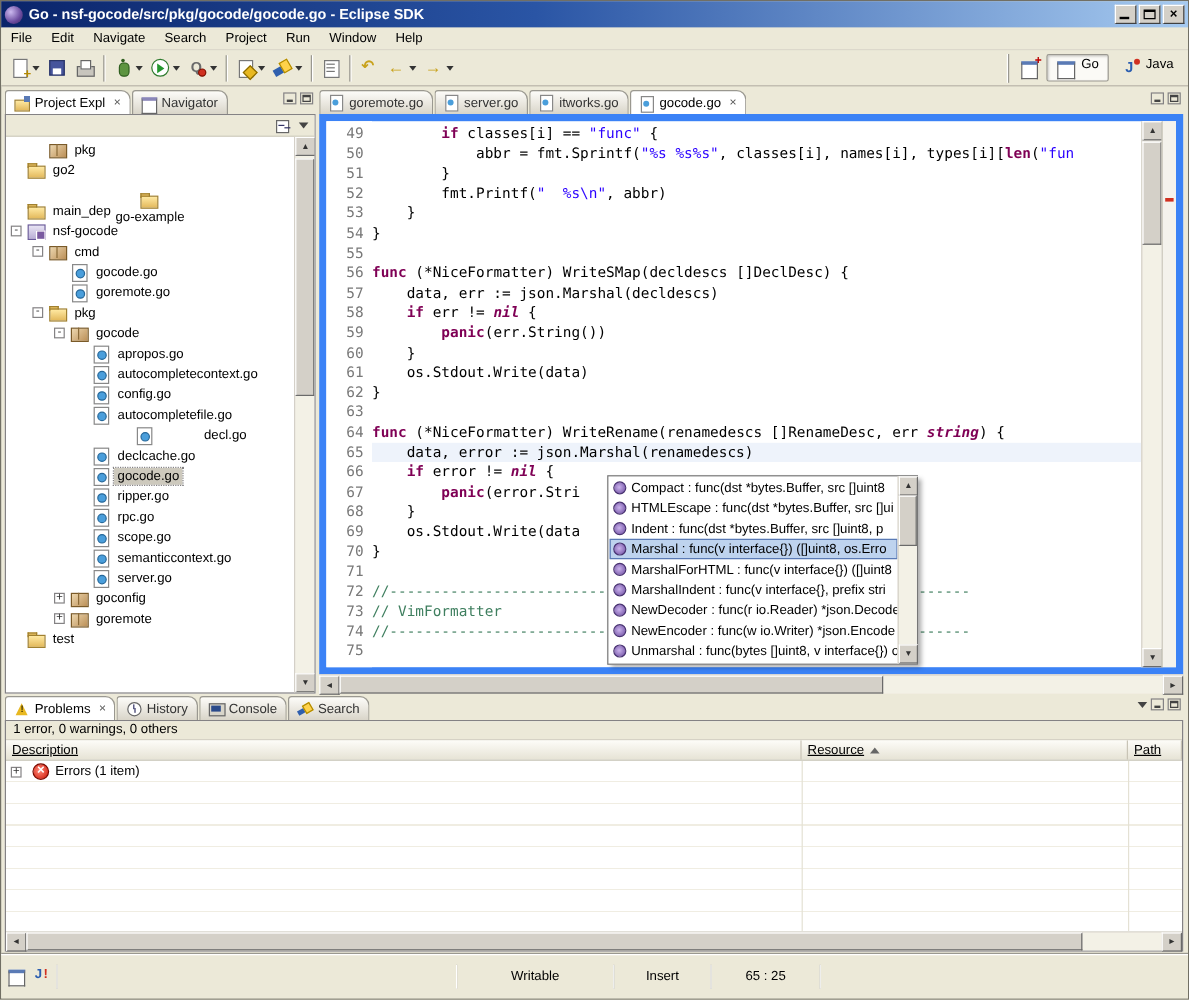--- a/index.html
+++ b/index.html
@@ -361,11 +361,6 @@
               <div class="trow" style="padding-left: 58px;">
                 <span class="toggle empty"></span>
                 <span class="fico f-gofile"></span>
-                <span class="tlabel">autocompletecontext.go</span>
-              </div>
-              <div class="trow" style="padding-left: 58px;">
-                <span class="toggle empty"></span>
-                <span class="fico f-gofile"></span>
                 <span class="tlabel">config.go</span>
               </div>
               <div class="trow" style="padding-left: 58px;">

* * *

* _What you will do_
Word for word, return the listing above; the pictures do not belong in the copy.

* _Exercise response_
--- a/index.html
+++ b/index.html
@@ -361,11 +361,6 @@
               <div class="trow" style="padding-left: 58px;">
                 <span class="toggle empty"></span>
                 <span class="fico f-gofile"></span>
-                <span class="tlabel">autocompletecontext.go</span>
-              </div>
-              <div class="trow" style="padding-left: 58px;">
-                <span class="toggle empty"></span>
-                <span class="fico f-gofile"></span>
                 <span class="tlabel">config.go</span>
               </div>
               <div class="trow" style="padding-left: 58px;">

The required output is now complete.